Pour Paul, le salut de l’homme est possible. Il passe par l’exercice de sa liberté comme acte d’amour et de foi en la résurrection. L’essentiel n’est pas le « savoir » sur Dieu mais « l’agir » de la foi.
Au final, pour Paul, Jésus ouvre un chemin nouveau à l’homme qui le libère de la faute et le rend responsable de son destin.
Dans un registre économique, cette liberté a un prix, celui de la gratuité, celui du don de Dieu.
Dans un registre poétique, cette liberté a une esthétique qui réhabilite l’homme vis-à-vis de lui-même, lui rendant son élégance, sa noblesse, sa seigneurie, lui permettant de vivre la modernité.
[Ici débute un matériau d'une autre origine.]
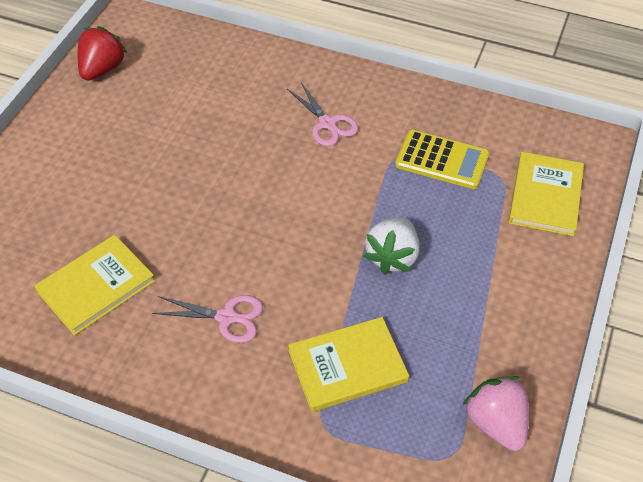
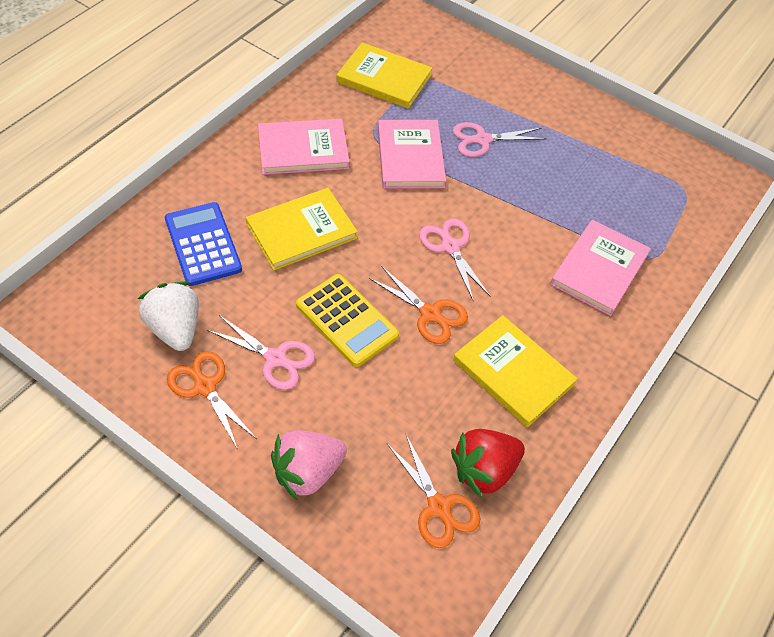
blue calculator: none = 0 -> [165,202,242,286] = 1
orange scissors: none = 0 -> [167,351,257,450] [369,266,468,344] [387,433,480,548] = 3
pink book: none = 0 -> [258,119,350,175] [378,120,446,189] [550,220,651,316] = 3
pink scissors: [152,295,263,343] [287,82,358,146] = 2 -> [207,315,315,390] [419,218,490,300] [453,122,546,157] = 3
La vraie modernité aujourd’hui, paradoxalement, n’est-ce pas d’être chrétien ?

Daniel Duigou

Prière universelle
1/.Nous avons fauté collectivement en laissant le serpent de l’argent dominer le monde, détruire des emplois, miner les conditions de travail de trop nombreuses personnes, menacer la dignité de l’homme,
Seigneur, aide tous ceux qui essaient de bâtir un autre monde économique et social, plus humain et digne, ici et dans le monde, pour que l’homme debout relève la tête,
2/.Nous avons laissé le poison de l’individualisme gagner la sphère publique, délitant l’action collective, faisant croire qu’on s’en sort mieux tout seul que dans une démarche commune,
Seigneur, aide nous à redonner du sens à l’action publique, dans la solidarité et la fraternité, en ce premier dimanche de Carême,P1010653
3/.Nous avons laissé s’installer l’idée qu’il n’y avait pas d’alternative, que les peuples devaient payer par des politiques d’austérité les conséquences de la folie financière dont ils ne portent aucune responsabilité.
Seigneur, aide nous à faire émerger des alternatives économiques véritables, qui réduisent les inégalités et redonnent l’espoir à ceux qui ont tout perdu,
4/.Alors que nous accueillons Camille et Elisabeth, Seigneur, aide nous à bâtir, dans l’Eglise, une communauté plus ouverte et plus forte, à l’écoute de tous ceux qui se battent pour redonner aux hommes le courage et la capacité de se lever pour faire émerger un monde plus équitable.

Michel Lemaire

 

Envoi
Merci Seigneur de la présence de Camille parmi nous. Merci Seigneur des témoignages entendus et de ta parole.
Loin de toute magie, au coeur de nos faiblesses, de nos divisions, de nos impasses et de nos épreuves, tu nous demandes de prendre la mesure de toutes nos dépendances. Et tu nous donnes envie de vivre pleinement notre humanité, nos choix quotidiens et nos engagements. Tu nous invites à nous donner. Parce que ta parole donne confiance et nous appelle, parce qu’elle nous dit l’abondance du don gratuit de Dieu si nous savons l’accueillir.
Pour guérir l’homme de l’orgueil, il n’existe qu’une thérapie, disait Augustin, « l’humilité de Dieu ». Aide nous dans ce temps de carême à mieux ajuster notre coeur et nos choix à cette humilité.